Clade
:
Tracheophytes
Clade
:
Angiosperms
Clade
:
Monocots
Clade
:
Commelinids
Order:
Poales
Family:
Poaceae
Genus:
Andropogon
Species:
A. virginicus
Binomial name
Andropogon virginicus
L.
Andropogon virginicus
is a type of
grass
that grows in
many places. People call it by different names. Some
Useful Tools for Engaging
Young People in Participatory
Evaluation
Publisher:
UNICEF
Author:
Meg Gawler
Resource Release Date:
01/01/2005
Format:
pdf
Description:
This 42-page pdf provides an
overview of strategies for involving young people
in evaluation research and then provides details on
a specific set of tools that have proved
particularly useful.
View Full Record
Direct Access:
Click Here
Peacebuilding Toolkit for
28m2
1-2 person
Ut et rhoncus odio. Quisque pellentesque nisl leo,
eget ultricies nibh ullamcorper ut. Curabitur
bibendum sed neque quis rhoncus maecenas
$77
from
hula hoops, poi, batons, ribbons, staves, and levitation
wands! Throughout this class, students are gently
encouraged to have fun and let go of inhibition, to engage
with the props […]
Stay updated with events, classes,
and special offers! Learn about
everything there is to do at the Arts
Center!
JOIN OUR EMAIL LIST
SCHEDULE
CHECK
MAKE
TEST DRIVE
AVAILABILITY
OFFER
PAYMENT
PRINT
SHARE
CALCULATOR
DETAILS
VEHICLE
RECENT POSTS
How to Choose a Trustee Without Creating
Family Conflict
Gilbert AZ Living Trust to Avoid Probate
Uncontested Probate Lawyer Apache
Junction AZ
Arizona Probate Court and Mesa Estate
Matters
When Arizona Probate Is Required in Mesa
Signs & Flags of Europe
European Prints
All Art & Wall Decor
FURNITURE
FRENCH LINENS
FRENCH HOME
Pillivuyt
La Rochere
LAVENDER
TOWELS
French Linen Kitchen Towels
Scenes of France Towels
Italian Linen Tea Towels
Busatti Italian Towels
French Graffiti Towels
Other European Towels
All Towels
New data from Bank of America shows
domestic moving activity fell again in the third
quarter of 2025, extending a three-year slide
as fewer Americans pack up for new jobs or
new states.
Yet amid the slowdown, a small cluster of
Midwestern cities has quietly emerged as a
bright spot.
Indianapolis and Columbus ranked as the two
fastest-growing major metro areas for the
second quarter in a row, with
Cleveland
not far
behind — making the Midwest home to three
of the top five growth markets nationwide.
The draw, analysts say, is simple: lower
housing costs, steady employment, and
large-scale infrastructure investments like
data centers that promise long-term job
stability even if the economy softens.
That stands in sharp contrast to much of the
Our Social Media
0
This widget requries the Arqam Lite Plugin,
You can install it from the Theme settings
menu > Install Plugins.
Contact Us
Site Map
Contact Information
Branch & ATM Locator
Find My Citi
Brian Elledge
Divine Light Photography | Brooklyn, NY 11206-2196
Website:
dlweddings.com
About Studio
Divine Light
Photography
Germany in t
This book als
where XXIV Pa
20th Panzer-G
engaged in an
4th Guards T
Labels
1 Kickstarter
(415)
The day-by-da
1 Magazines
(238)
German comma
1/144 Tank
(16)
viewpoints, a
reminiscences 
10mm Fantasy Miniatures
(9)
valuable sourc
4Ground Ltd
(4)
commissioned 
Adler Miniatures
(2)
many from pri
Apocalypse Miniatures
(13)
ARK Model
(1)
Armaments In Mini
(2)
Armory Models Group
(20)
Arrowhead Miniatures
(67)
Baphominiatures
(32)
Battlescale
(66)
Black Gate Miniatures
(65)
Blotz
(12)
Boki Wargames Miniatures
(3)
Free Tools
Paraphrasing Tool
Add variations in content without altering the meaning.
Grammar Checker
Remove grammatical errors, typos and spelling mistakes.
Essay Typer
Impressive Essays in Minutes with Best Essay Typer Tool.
_ _ _ _ _ _ _
* **Assignment**:
Copy out the text of every row above line by line, keeping each word, number, and symbol unchanged.

* **Response to the exercise**:
Clade
:
Tracheophytes
Clade
:
Angiosperms
Clade
:
Monocots
Clade
:
Commelinids
Order:
Poales
Family:
Poaceae
Genus:
Andropogon
Species:
A. virginicus
Binomial name
Andropogon virginicus
L.
Andropogon virginicus
is a type of
grass
that grows in
many places. People call it by different names. Some
Useful Tools for Engaging
Young People in Participatory
Evaluation
Publisher:
UNICEF
Author:
Meg Gawler
Resource Release Date:
01/01/2005
Format:
pdf
Description:
This 42-page pdf provides an
overview of strategies for involving young people
in evaluation research and then provides details on
a specific set of tools that have proved
particularly useful.
View Full Record
Direct Access:
Click Here
Peacebuilding Toolkit for
28m2
1-2 person
Ut et rhoncus odio. Quisque pellentesque nisl leo,
eget ultricies nibh ullamcorper ut. Curabitur
bibendum sed neque quis rhoncus maecenas
$77
from
hula hoops, poi, batons, ribbons, staves, and levitation
wands! Throughout this class, students are gently
encouraged to have fun and let go of inhibition, to engage
with the props […]
Stay updated with events, classes,
and special offers! Learn about
everything there is to do at the Arts
Center!
JOIN OUR EMAIL LIST
SCHEDULE
CHECK
MAKE
TEST DRIVE
AVAILABILITY
OFFER
PAYMENT
PRINT
SHARE
CALCULATOR
DETAILS
VEHICLE
RECENT POSTS
How to Choose a Trustee Without Creating
Family Conflict
Gilbert AZ Living Trust to Avoid Probate
Uncontested Probate Lawyer Apache
Junction AZ
Arizona Probate Court and Mesa Estate
Matters
When Arizona Probate Is Required in Mesa
Signs & Flags of Europe
European Prints
All Art & Wall Decor
FURNITURE
FRENCH LINENS
FRENCH HOME
Pillivuyt
La Rochere
LAVENDER
TOWELS
French Linen Kitchen Towels
Scenes of France Towels
Italian Linen Tea Towels
Busatti Italian Towels
French Graffiti Towels
Other European Towels
All Towels
New data from Bank of America shows
domestic moving activity fell again in the third
quarter of 2025, extending a three-year slide
as fewer Americans pack up for new jobs or
new states.
Yet amid the slowdown, a small cluster of
Midwestern cities has quietly emerged as a
bright spot.
Indianapolis and Columbus ranked as the two
fastest-growing major metro areas for the
second quarter in a row, with
Cleveland
not far
behind — making the Midwest home to three
of the top five growth markets nationwide.
The draw, analysts say, is simple: lower
housing costs, steady employment, and
large-scale infrastructure investments like
data centers that promise long-term job
stability even if the economy softens.
That stands in sharp contrast to much of the
Our Social Media
0
This widget requries the Arqam Lite Plugin,
You can install it from the Theme settings
menu > Install Plugins.
Contact Us
Site Map
Contact Information
Branch & ATM Locator
Find My Citi
Brian Elledge
Divine Light Photography | Brooklyn, NY 11206-2196
Website:
dlweddings.com
About Studio
Divine Light
Photography
Germany in t
This book als
where XXIV Pa
20th Panzer-G
engaged in an
4th Guards T
Labels
1 Kickstarter
(415)
The day-by-da
1 Magazines
(238)
German comma
1/144 Tank
(16)
viewpoints, a
reminiscences 
10mm Fantasy Miniatures
(9)
valuable sourc
4Ground Ltd
(4)
commissioned 
Adler Miniatures
(2)
many from pri
Apocalypse Miniatures
(13)
ARK Model
(1)
Armaments In Mini
(2)
Armory Models Group
(20)
Arrowhead Miniatures
(67)
Baphominiatures
(32)
Battlescale
(66)
Black Gate Miniatures
(65)
Blotz
(12)
Boki Wargames Miniatures
(3)
Free Tools
Paraphrasing Tool
Add variations in content without altering the meaning.
Grammar Checker
Remove grammatical errors, typos and spelling mistakes.
Essay Typer
Impressive Essays in Minutes with Best Essay Typer Tool.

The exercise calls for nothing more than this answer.